Passage:
+++

On Friday 5 September, the Spanish Council of Ministers approved Royal Decree Law 11/2014, of 5 September, regarding urgent measures on insolvency. The Royal Decree Law brings in a series of significant reforms to the Spanish Insolvency Act 22/2003, of 9 July (the "Insolvency Act"). The new Royal Decree Law entered into force on 7 September 2014.  

1. It introduces an ex ante system by which to determine the scope of privilege in respect of credits enjoying special privilege. The scope of the privilege is determined on the basis of the security that generates the privilege

The new regulation establishes (in article 90.3) the scope of the privilege attaching to credits enjoying special privilege. It establishes that privilege will only extend to the portion of the credit that does not exceed the value of the respective security identified in the list of creditors.

Valuing the security

Article 94.5 includes provisions on how the security should be valued. For the purposes of classifying the credit, the security shall have a value equal to 9/10 of the fair value of the asset or right encumbered by security after deducting any outstanding debts that enjoy preferential security over the same asset.

If the security held by a creditor has been created over several assets, the security will be valued by adding the result of applying the above rule over each one of the assets covered by the security.

In the case of security created and held jointly in favour of several creditors, the value of the security held by each creditor shall be the result of dividing the total value of the special privilege in application of the rules and arrangements governing the joint ownership structure.

The value of the security shall never be lower than zero or higher than the value of the privileged credit or the value of the maximum liability agreed under the pledge or mortgage.

Determining the fair value of the assets attaching to security

The reform includes a series of rules on how to determine the fair value of the assets used as security

  • Securities listed on an official secondary market or other regulated market or money market instruments: average weighted price at which they have been traded on one or several regulated markets in the quarter before insolvency was declared.
  • Real estate: as contained in the report issued by an official appraisal company that is registered in the Special Register of the Bank of Spain.
  • Other types of assets: the value as set out in a report issued by an independent expert.

In practice, these changes make it necessary – for preparing the list of creditors included in the insolvency administrators' report – to involve an expert to value the assets of the insolvency estate that are encumbered by security (except for securities listed on an official secondary market or other regulated market or money market instruments).

New experts' reports are not required if an independent expert determined the fair value in the six months preceding the declaration of insolvency. Equally, it will logically be unnecessary to involve an expert when the security is over of cash, bank accounts, e-money or bank deposits.

However, if there are new circumstances that could substantially modify the fair value of the asset, a new report would be necessary.

2. Different categories of creditors enjoying special and general privilege are created

Four categories are created (article 94.2) to classify creditors enjoying special and general privilege. The class in which a specially privileged creditor falls will be indicated in the list of creditors attached to the insolvency creditors' report:

  • Employment-related: these are creditors under an employment relationship with the insolvent party. However, these exclude persons that had a senior executive employment relationship with the insolvent party insofar as it exceeds the amounts recognised as a general privilege under article 91.1º.
  • Public: creditors pursuant to public law.
  • Financial: the holders of any financial debt, irrespective of whether or not they are subject to financial supervision.
  • Other creditors: including creditors pursuant to commercial transactions or any others that does not fall into the other categories.

+++

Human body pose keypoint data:
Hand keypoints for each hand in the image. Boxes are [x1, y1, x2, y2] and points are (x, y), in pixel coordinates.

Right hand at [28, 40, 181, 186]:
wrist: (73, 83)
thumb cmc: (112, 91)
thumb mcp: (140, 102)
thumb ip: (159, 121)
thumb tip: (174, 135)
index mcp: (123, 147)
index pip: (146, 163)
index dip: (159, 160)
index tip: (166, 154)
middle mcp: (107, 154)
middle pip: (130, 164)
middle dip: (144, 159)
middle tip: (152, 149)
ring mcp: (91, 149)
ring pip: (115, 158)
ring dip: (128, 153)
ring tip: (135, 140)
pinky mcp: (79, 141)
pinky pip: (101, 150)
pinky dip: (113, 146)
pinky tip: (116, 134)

+++

Directions:
Decide whether each statement agrees with the insolvency passage. Answer yes or no, and quote the words from the passage that settle it.
1. The Royal Decree Law took effect on 7 September 2014.
2. The fair value of real estate used as security comes from a report by an independent expert.
3. Financial creditors count only if they are subject to financial supervision.
Base your answers on the insolvency passage alone, not on the listing.

Result of this task:
1. Yes: "The new Royal Decree Law entered into force on 7 September 2014."
2. No: "Real estate: as contained in the report issued by an official appraisal company that is registered in the Special Register of the Bank of Spain."
3. No: "the holders of any financial debt, irrespective of whether or not they are subject to financial supervision."